§ Tarefa 1
Reescreva o trecho do excerto sobre a impugnação da matéria de facto de "E no que respeita" a "e 6 do CPP.", mudando "revista alargada" para "revista ampliada".
§ Tarefa 2
Segundo o excerto sobre a impugnação da matéria de facto, em que artigo do CPP está previsto o recurso amplo da matéria de facto?
§ Tarefa 3
Retome o excerto sobre a impugnação da matéria de facto a partir do ponto em que termina.

── Excerto do documento ──

Da impugnação da matéria de facto
O recorrente pretender discutir a matéria de facto provada, referindo no essencial que “o Tribunal a quo julgou incorrectamente os factos, porquanto em relação aos mesmos não foi produzida prova”, já que o depoimento da ofendida é “tendencioso, contraditório e incoerente, desprovido da credibilidade necessária para efeitos de prova dos factos em apreço”.

O Ministério Público contrapôs que não se mostram cumpridos os ónus legais de impugnação da matéria de facto e que não é vislumbrável erro notório na apreciação da prova ou qualquer outro vício da sentença.

O recorrente invocara ainda a insuficiência da matéria de facto provada para a decisão, mas é evidente que o fez injustificadamente, pois com isso pretendia apenas dizer que, não se tendo provado os factos considerados como tal no acórdão, então não poderia haver lugar a condenação. O que nada tem a ver com nenhum dos vícios de sentença previstos no art. 410º, nº 2 do CPP, o que se consigna.

E no que respeita à impugnação da matéria de facto, o Ministério Público tem razão: pela via ampla, foram incumpridos os ónus de impugnação; pela via mais restrita, inexiste, em concreto, qualquer vício ou nulidade de acórdão.

Na verdade, a impugnação da decisão da matéria de facto pode processar-se por uma de duas vias: através da arguição de vício de texto previsto no art. 410º, nº2, do CPP, dispositivo que consagra um sistema de reexame da matéria de facto por via do que se tem designado de revista alargada (interessa agora o erro notório na apreciação da prova), e por via do recurso amplo ou recurso efectivo da matéria de facto, previsto no art. 412º, nºs 3, 4 e 6 do CPP.

O sujeito processual que discorda da “sentença de facto” e dela recorre pode, assim, optar pela invocação ou de um erro notório de facto, que é o erro evidente e visível, patente no próprio texto da decisão recorrida (os vícios da sentença podem também ser conhecidos oficiosamente, independentemente de arguição e mesmo que o recurso se encontre limitado à matéria de direito, conforme acórdão uniformizador do STJ, de 19.10.95) ou de um erro não notório (de facto) que a sentença, por si só, não demonstre. No primeiro caso, a discordância deve traduzir-se na invocação de um vício da sentença e este recurso é considerado como sendo ainda em matéria de direito; no segundo, o recorrente terá de se socorrer de provas produzidas ou examinadas em audiência.

───
── Material apresentado ──

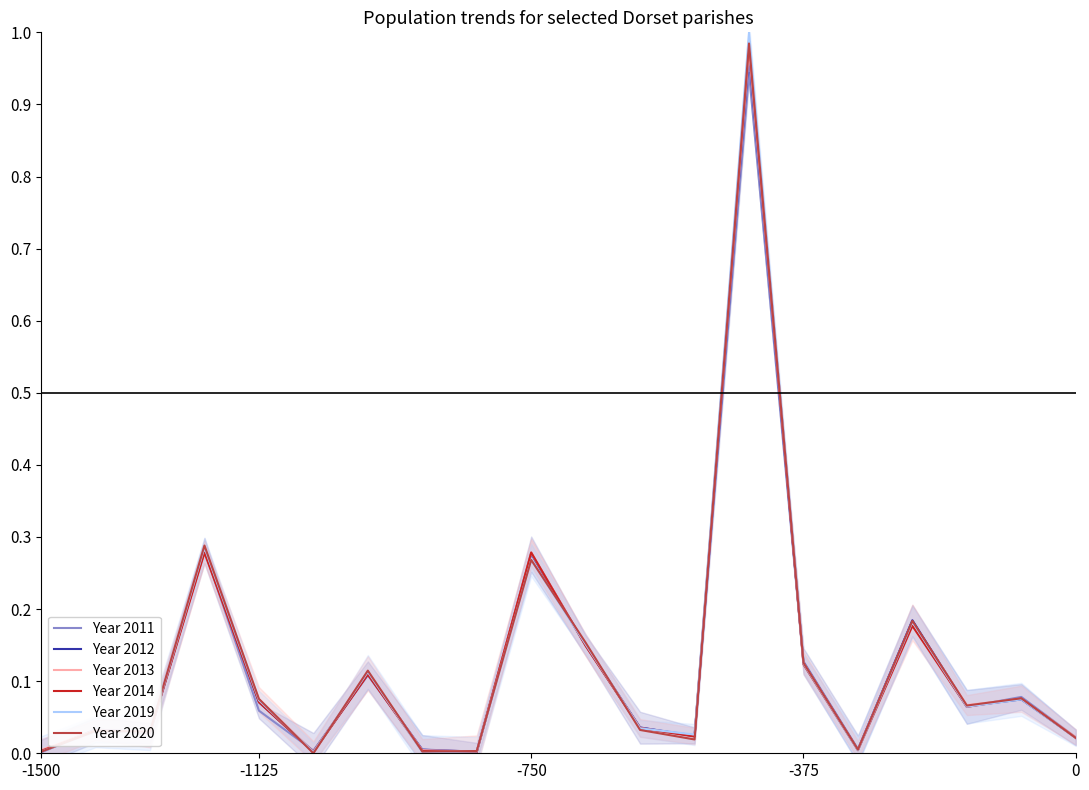

Count the number of data series in this chart.

6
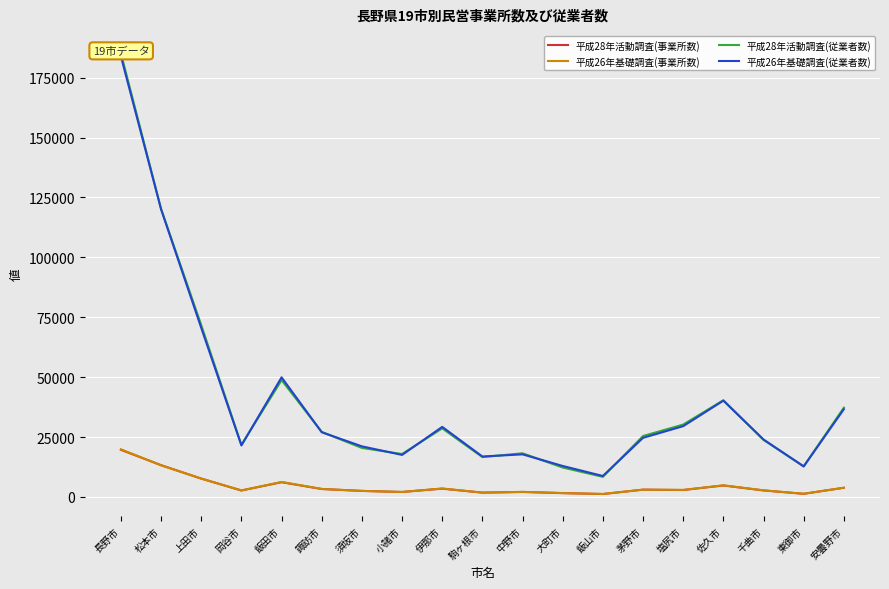

What is the total value across all series at 松本市?

266728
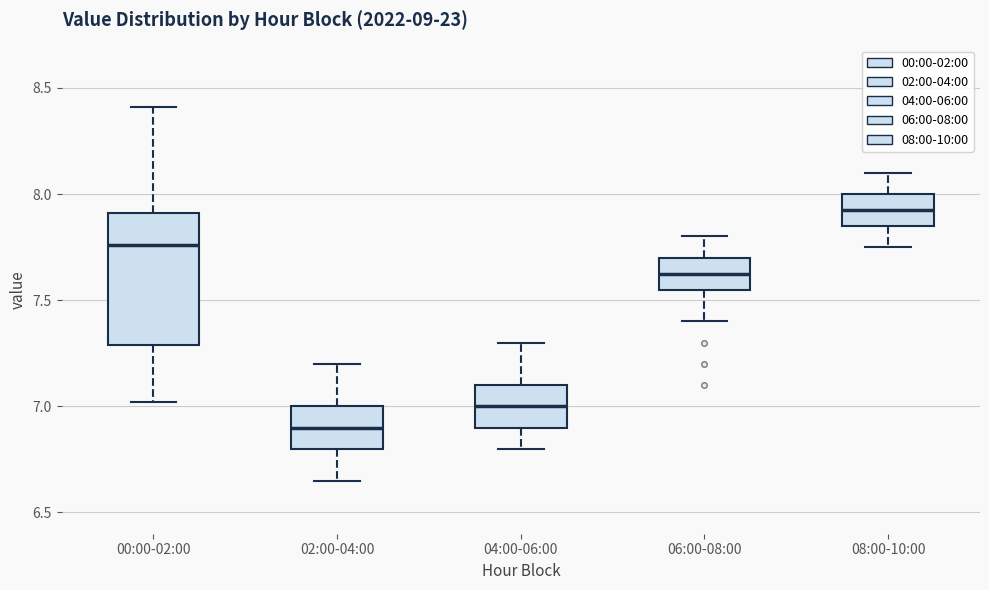

Comparing the boxes themselves (not the whiskers), which one is the tallest?

00:00-02:00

───

§ Resposta 1
E no que respeita à impugnação da matéria de facto, o Ministério Público tem razão: pela via ampla, foram incumpridos os ónus de impugnação; pela via mais restrita, inexiste, em concreto, qualquer vício ou nulidade de acórdão.

Na verdade, a impugnação da decisão da matéria de facto pode processar-se por uma de duas vias: através da arguição de vício de texto previsto no art. 410º, nº2, do CPP, dispositivo que consagra um sistema de reexame da matéria de facto por via do que se tem designado de revista ampliada (interessa agora o erro notório na apreciação da prova), e por via do recurso amplo ou recurso efectivo da matéria de facto, previsto no art. 412º, nºs 3, 4 e 6 do CPP.

§ Resposta 2
No art. 412º, nºs 3, 4 e 6 do CPP.

§ Resposta 3
Mas quando impugne a decisão proferida sobre matéria de facto por via do recurso amplo, impõe o art. 412º, nº3 do CPP que o recorrente especifique os concretos pontos de facto que considera incorrectamente julgados, as concretas provas que impõem decisão diversa da recorrida e/ou as que deviam ser renovadas.

Essa especificação deve fazer-se por referência ao consignado na acta indicando-se concretamente as passagens em que se funda a impugnação (art. 412º, nº4). Na ausência de consignação na acta do início e termo das declarações, bastará “a referência às concretas passagens/excertos das declarações que, no entendimento do recorrente, imponham decisão diversa da assumida, desde que transcritas pelo recorrente,” de acordo com a jurisprudência fixada pelo Supremo Tribunal de Justiça em 08.03.2012 (AFJ nº 3/2012).

O incumprimento das formalidades impostas pelo art. 412º nº 3, quer por via da omissão, quer por via da deficiência, inviabilizará o conhecimento do recurso da matéria de facto. Mais do que de uma eventual penalização decorrente do incumprimento de um ónus, trata-se de uma verdadeira impossibilidade de conhecimento decorrente da deficiente interposição do recurso.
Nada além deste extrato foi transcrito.